6. What does the process of consciously choosing your identity actually look like in practice, is it a single moment of clarity or something slower?
Much slower. And more ordinary than people expect. I think we are drawn to the idea of a single turning point because it is cleaner, one moment, one decision, one new version of yourself. But in my experience it looks more like a series of small, uncomfortable choices that accumulate. Noticing the inherited response and pausing before you run it automatically. Choosing differently in one conversation, then another. Tolerating the discomfort of behaving in a way that does not yet feel like you, because the old way no longer fits. There are moments of clarity, yes. But those moments are usually just the beginning of a much longer and quieter practice. Identity is not built in the revelation. It is built in what you do on all the ordinary days after.
7. For people in high-pressure, high-performance environments, vulnerability and self-examination can feel like a luxury or even a risk. How do you speak to that resistance?
I do not try to talk people out of the resistance. I think it is worth respecting. In genuinely high-stakes environments, there are real costs to being seen as uncertain or reflective, that is not a distortion, it is often accurate. What I try to offer is a reframe: self-examination is not about becoming softer. It is about becoming less reactive. The person who knows their triggers is harder to destabilise than the person who does not. The leader who understands their inherited patterns makes fewer decisions from fear without realising it. Clarity about yourself is a performance edge, not a departure from it. That tends to land differently than asking someone to be vulnerable. You are not asking them to open up. You are asking them to be more precise about what is actually driving them.

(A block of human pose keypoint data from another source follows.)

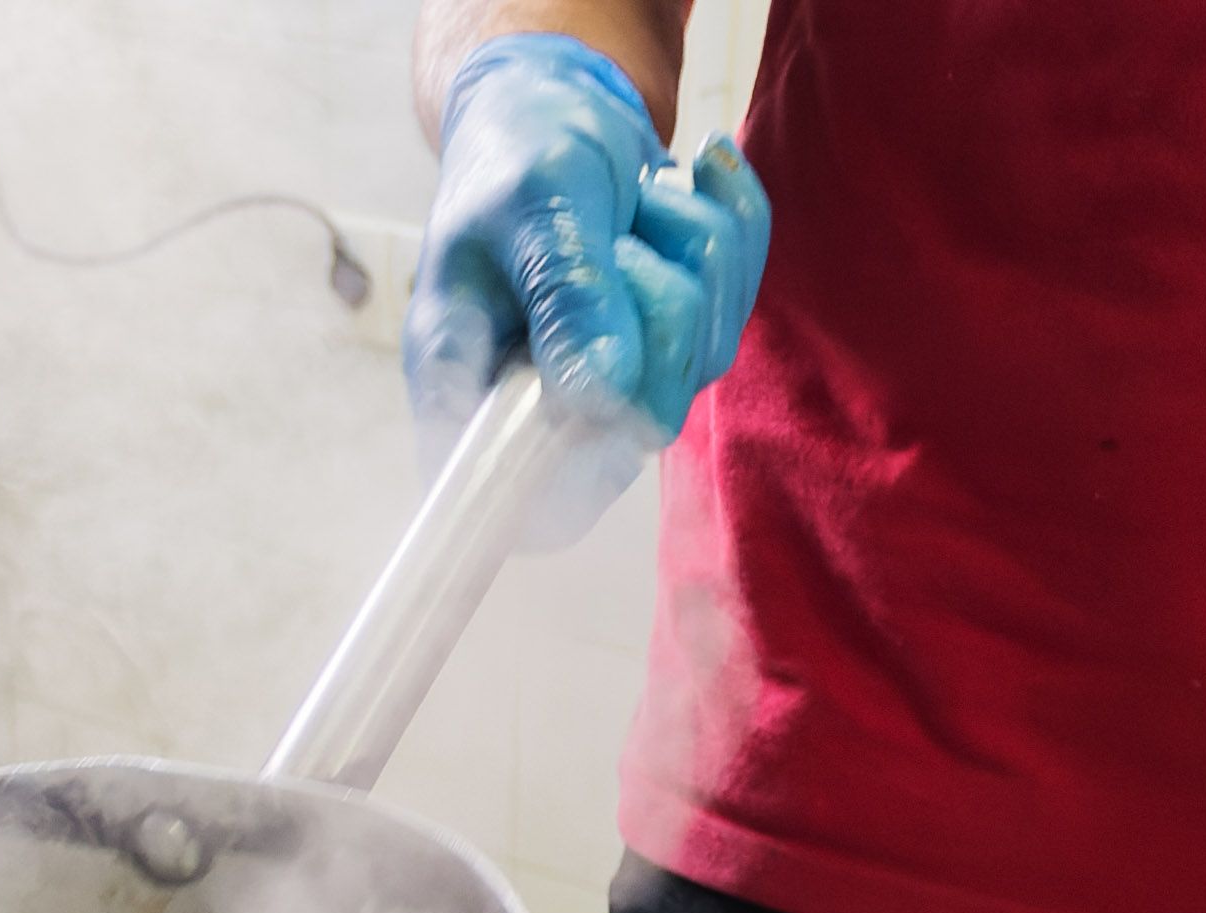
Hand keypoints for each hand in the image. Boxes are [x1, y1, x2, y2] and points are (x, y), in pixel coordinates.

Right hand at [404, 33, 768, 532]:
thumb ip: (565, 296)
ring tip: (634, 200)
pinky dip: (730, 226)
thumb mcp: (535, 206)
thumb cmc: (518, 156)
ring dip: (690, 248)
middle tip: (614, 236)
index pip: (523, 509)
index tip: (608, 381)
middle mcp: (541, 409)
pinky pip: (737, 306)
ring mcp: (616, 384)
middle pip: (647, 415)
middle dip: (658, 299)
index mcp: (468, 394)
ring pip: (703, 353)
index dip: (581, 472)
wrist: (553, 110)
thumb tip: (602, 395)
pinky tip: (691, 180)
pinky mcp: (671, 348)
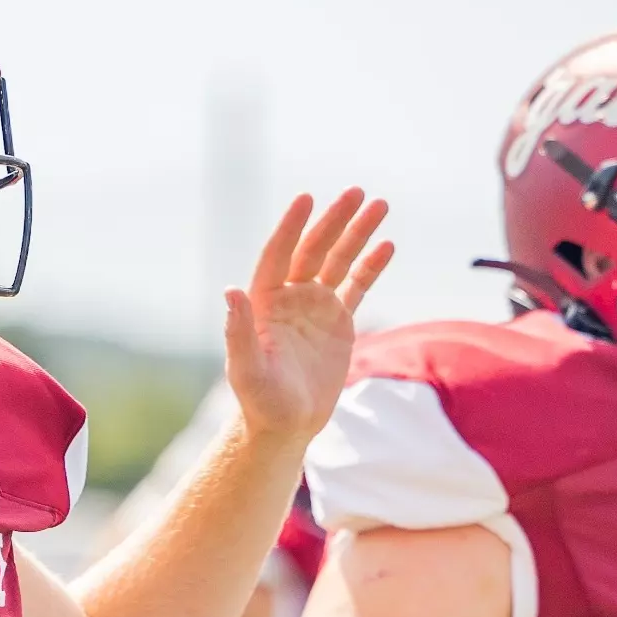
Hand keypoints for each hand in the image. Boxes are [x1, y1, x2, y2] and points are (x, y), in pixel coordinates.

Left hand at [225, 189, 393, 440]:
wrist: (284, 424)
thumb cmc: (259, 401)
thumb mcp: (246, 369)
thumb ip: (238, 331)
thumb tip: (230, 291)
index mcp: (263, 302)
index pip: (278, 254)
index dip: (291, 227)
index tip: (306, 198)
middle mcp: (288, 297)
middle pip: (313, 249)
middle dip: (334, 220)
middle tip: (357, 192)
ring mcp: (314, 307)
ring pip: (338, 261)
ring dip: (357, 233)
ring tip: (379, 204)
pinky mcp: (337, 322)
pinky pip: (356, 286)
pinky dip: (371, 266)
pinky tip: (387, 244)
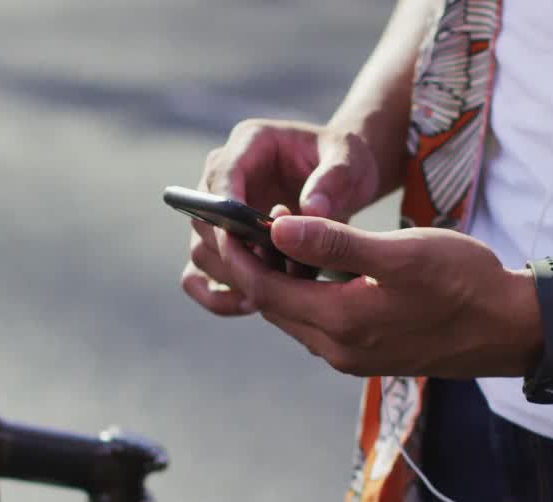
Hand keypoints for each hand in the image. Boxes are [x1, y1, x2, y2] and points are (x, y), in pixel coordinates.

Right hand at [181, 119, 379, 315]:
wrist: (346, 181)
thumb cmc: (347, 163)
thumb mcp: (351, 162)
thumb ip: (334, 180)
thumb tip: (310, 209)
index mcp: (250, 144)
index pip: (221, 176)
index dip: (229, 212)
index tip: (253, 243)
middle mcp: (224, 177)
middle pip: (203, 220)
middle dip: (235, 253)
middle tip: (273, 275)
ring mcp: (220, 214)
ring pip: (202, 252)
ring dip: (232, 276)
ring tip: (272, 294)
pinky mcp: (226, 245)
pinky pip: (202, 276)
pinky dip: (219, 295)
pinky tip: (249, 306)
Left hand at [222, 215, 544, 377]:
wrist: (512, 326)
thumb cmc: (464, 281)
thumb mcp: (399, 253)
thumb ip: (335, 244)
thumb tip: (277, 230)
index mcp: (341, 324)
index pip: (266, 291)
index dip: (238, 257)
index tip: (219, 224)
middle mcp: (339, 349)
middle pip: (274, 307)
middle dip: (249, 269)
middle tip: (232, 227)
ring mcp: (354, 356)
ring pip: (295, 316)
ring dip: (276, 282)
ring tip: (264, 241)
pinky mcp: (370, 354)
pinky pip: (319, 324)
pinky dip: (303, 295)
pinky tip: (308, 269)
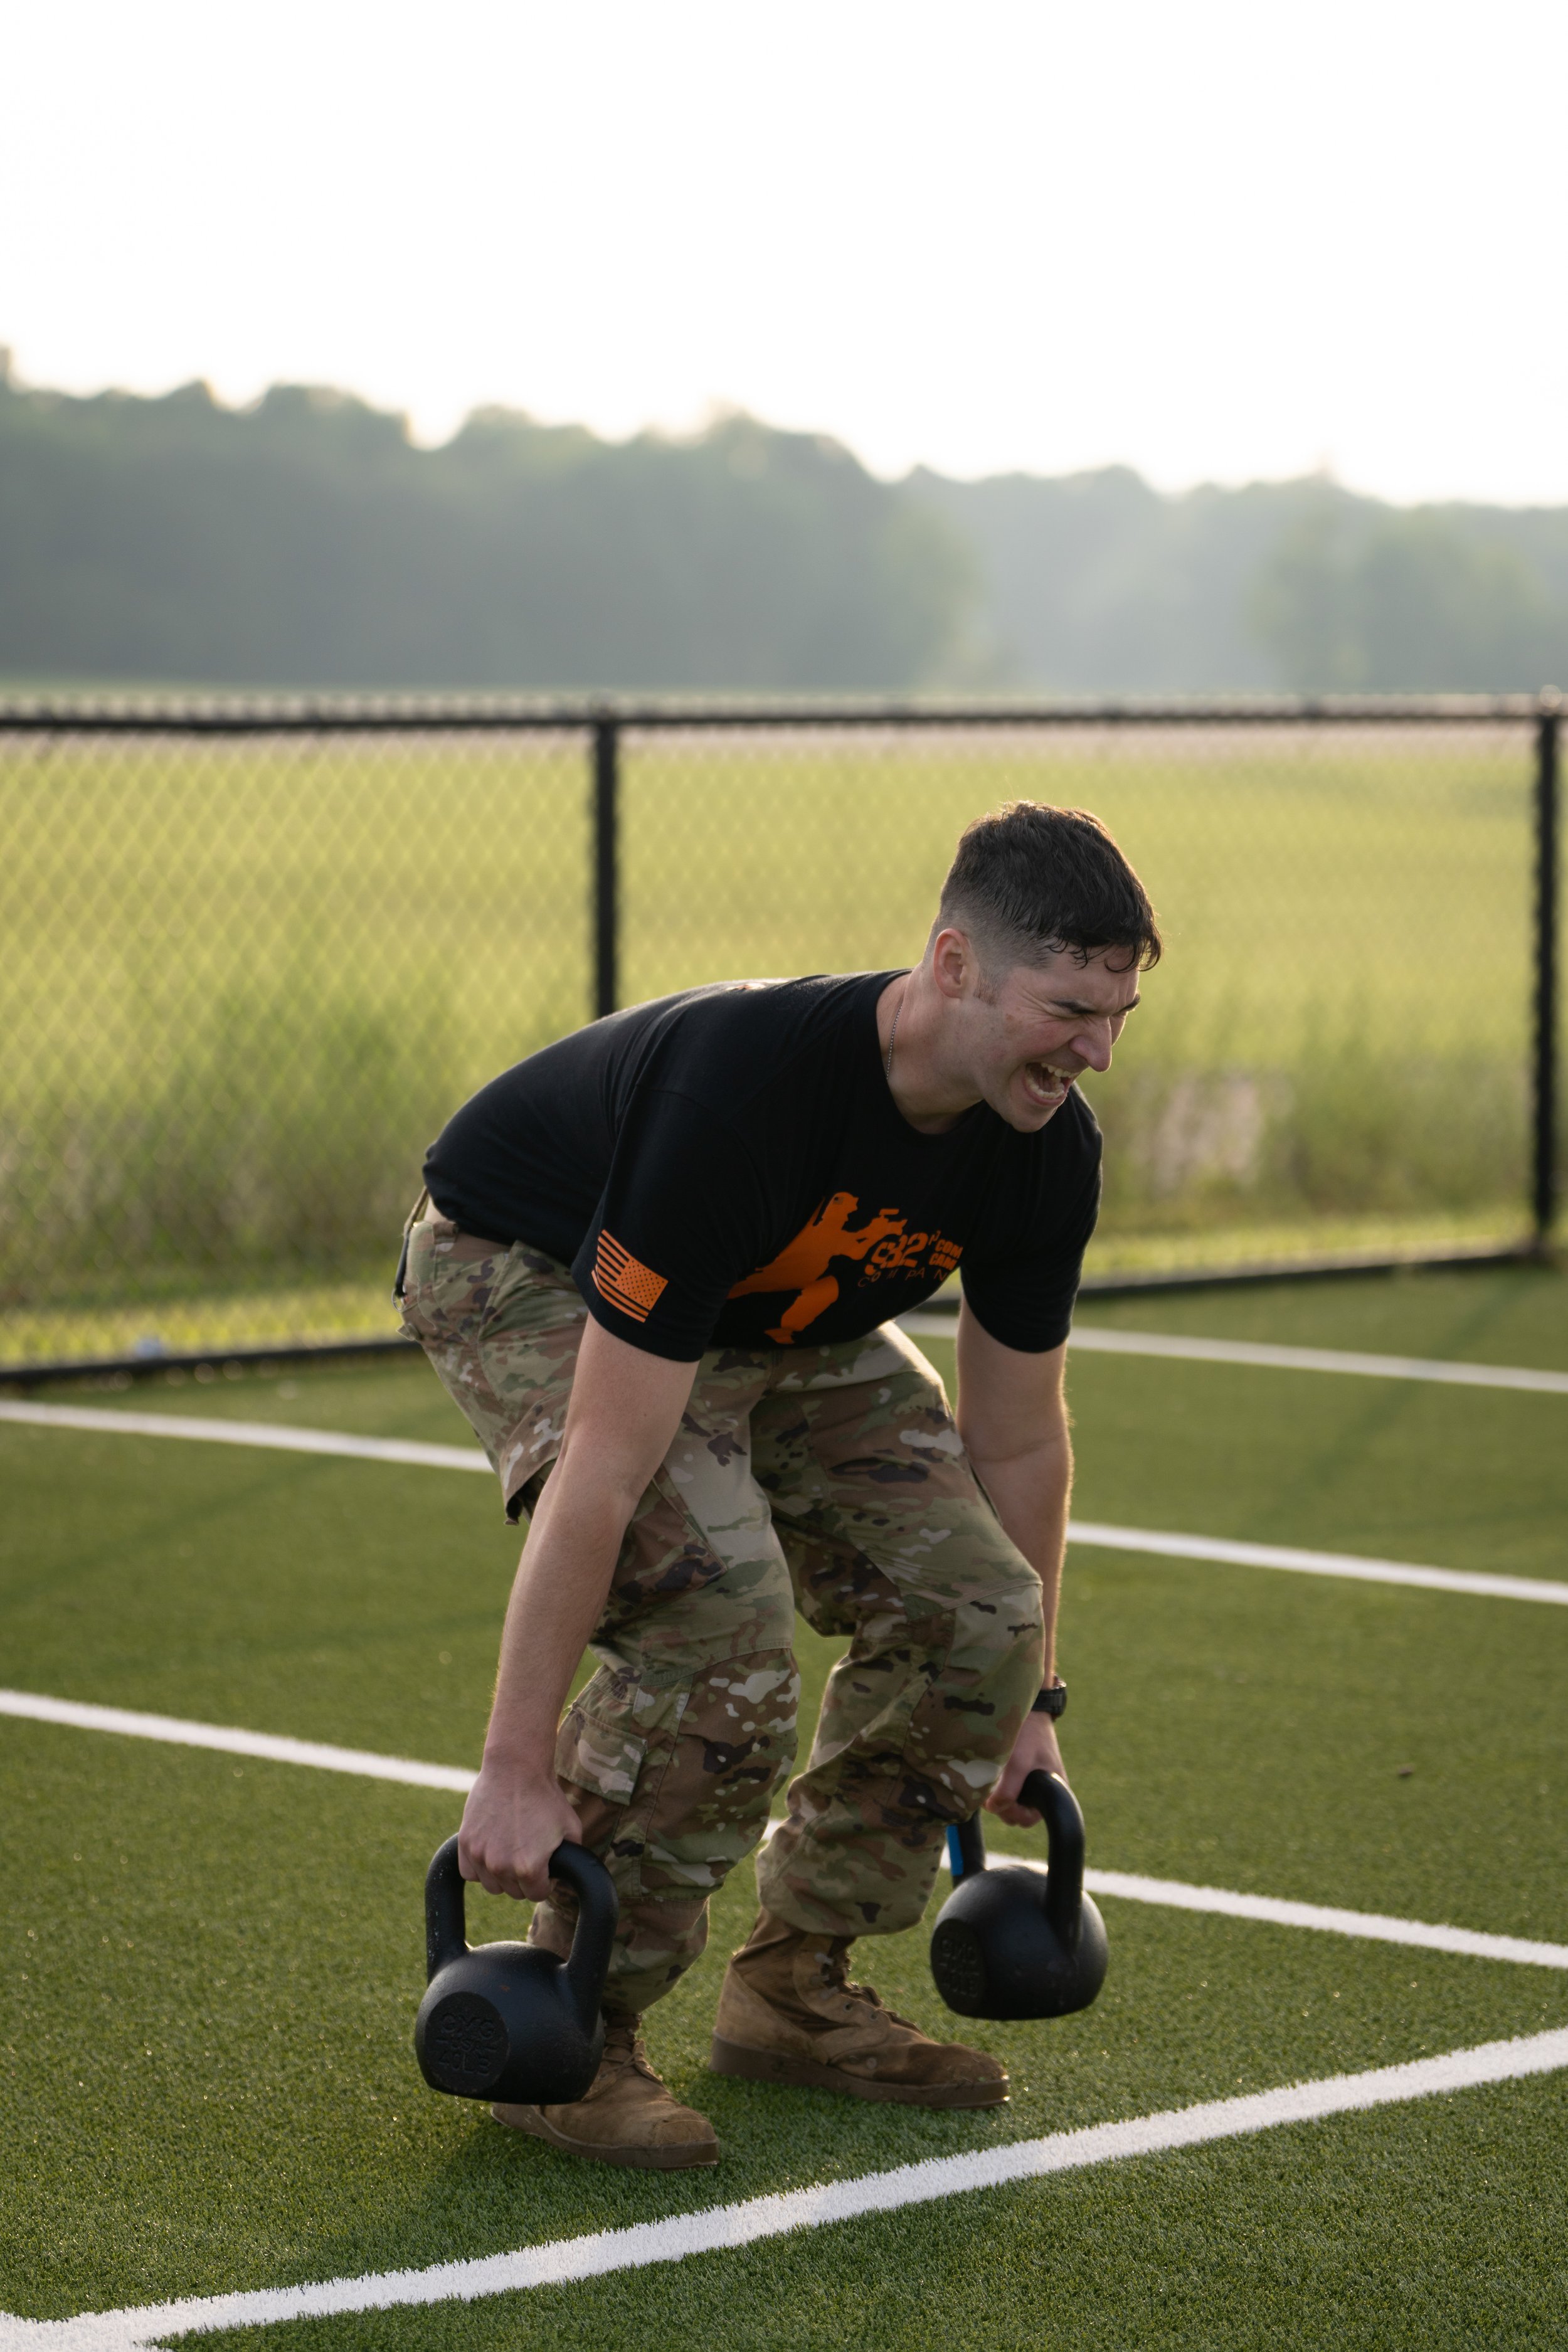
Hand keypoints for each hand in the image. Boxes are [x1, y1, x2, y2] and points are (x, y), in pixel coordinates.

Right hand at [457, 1764, 583, 1901]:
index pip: (537, 1894)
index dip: (545, 1883)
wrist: (516, 1768)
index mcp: (529, 1868)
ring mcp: (480, 1855)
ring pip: (491, 1885)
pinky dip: (479, 1868)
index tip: (545, 1871)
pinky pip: (468, 1872)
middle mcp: (501, 1867)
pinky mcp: (465, 1843)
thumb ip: (571, 1858)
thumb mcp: (571, 1828)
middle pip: (514, 1892)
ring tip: (510, 1853)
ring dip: (502, 1876)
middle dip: (524, 1880)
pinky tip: (490, 1853)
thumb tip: (568, 1875)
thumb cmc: (545, 1797)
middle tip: (529, 1856)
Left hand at [985, 1709, 1066, 1826]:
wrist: (1026, 1708)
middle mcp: (1040, 1790)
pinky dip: (994, 1784)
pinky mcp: (1016, 1773)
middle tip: (989, 1788)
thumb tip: (994, 1808)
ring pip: (1007, 1801)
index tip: (997, 1799)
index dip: (1011, 1812)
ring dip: (995, 1793)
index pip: (1027, 1818)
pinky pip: (1003, 1788)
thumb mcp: (1018, 1763)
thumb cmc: (1028, 1734)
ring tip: (990, 1776)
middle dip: (1000, 1803)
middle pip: (1014, 1812)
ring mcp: (1027, 1782)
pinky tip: (990, 1771)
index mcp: (1052, 1792)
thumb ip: (1008, 1791)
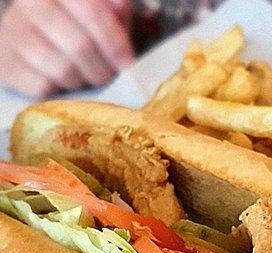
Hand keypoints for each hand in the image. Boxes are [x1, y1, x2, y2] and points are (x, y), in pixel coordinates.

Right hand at [0, 0, 133, 97]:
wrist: (31, 43)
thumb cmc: (76, 27)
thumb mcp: (101, 13)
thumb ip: (114, 10)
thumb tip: (121, 5)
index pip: (92, 12)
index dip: (115, 42)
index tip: (127, 64)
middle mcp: (30, 5)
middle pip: (80, 45)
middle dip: (103, 69)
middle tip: (110, 77)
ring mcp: (14, 34)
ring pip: (63, 68)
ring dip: (83, 81)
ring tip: (87, 77)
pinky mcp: (7, 64)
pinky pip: (44, 86)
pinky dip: (61, 91)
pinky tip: (65, 83)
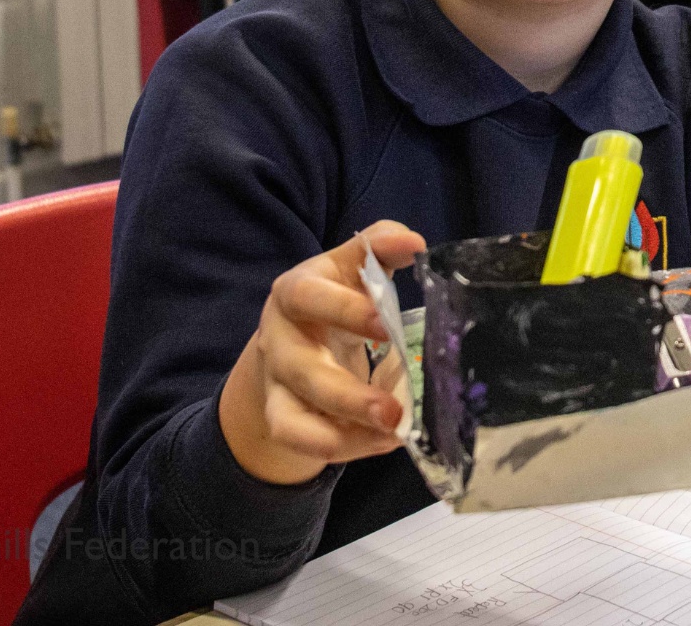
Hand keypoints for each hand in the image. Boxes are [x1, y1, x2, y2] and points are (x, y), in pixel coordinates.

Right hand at [218, 220, 427, 485]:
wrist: (291, 336)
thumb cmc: (335, 295)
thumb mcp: (351, 265)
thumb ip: (379, 246)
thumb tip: (414, 243)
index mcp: (294, 293)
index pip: (308, 298)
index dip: (345, 311)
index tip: (388, 324)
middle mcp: (278, 340)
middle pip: (302, 371)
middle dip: (347, 395)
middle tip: (394, 409)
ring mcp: (277, 384)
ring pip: (293, 417)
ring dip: (343, 432)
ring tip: (393, 434)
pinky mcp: (282, 417)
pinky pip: (302, 441)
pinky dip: (343, 447)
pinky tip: (382, 442)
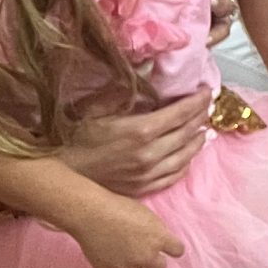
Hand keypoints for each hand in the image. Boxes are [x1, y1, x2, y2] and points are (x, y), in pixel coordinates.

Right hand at [61, 89, 211, 197]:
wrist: (60, 174)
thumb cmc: (74, 136)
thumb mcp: (97, 106)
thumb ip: (124, 92)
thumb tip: (145, 78)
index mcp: (141, 130)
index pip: (182, 112)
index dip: (198, 100)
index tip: (207, 91)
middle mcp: (150, 154)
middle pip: (188, 132)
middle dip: (201, 116)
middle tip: (207, 106)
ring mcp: (148, 174)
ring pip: (186, 156)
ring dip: (198, 140)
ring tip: (204, 129)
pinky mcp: (143, 189)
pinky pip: (174, 175)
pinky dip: (186, 162)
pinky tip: (188, 155)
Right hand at [70, 192, 184, 267]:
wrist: (92, 212)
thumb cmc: (119, 206)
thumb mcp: (146, 213)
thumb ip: (155, 230)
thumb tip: (159, 239)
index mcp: (159, 238)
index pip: (178, 251)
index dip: (173, 249)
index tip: (168, 247)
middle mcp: (146, 256)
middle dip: (153, 262)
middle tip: (145, 255)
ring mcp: (127, 266)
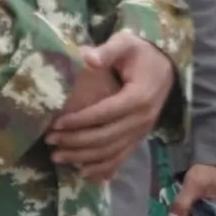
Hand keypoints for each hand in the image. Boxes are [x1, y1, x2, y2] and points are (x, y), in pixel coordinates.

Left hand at [42, 34, 172, 182]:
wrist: (165, 65)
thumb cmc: (140, 53)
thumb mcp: (126, 43)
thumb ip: (108, 50)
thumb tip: (87, 57)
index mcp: (138, 97)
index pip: (105, 113)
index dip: (80, 120)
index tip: (56, 123)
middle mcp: (143, 118)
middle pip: (106, 137)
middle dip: (75, 141)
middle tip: (50, 141)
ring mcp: (143, 131)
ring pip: (112, 152)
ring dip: (83, 158)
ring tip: (57, 157)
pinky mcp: (140, 137)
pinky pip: (122, 157)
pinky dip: (102, 168)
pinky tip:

8. What's the one question you think more people should be asking themselves right now, but aren't?
"What are you hiding behind?"
Not as an accusation, as a genuine inquiry. Because most of us are hiding behind something. A title. A role. A version of busyness that keeps us too occupied to look. A story about why now is not the right time, why the circumstances need to change first, why we will do the inner work once things settle down.
The follow-up questions matter too, what am I actually committing to, and whose version of success am I living? But I have found that "what are you hiding behind" tends to land first. It is the one that creates a pause. And in that pause, most people already know the answer. They just have not been asked directly enough to say it out loud.
Difficult times have a way of making that question harder to avoid. The hiding gets more expensive. And that, uncomfortable as it is, is often exactly where the real work begins.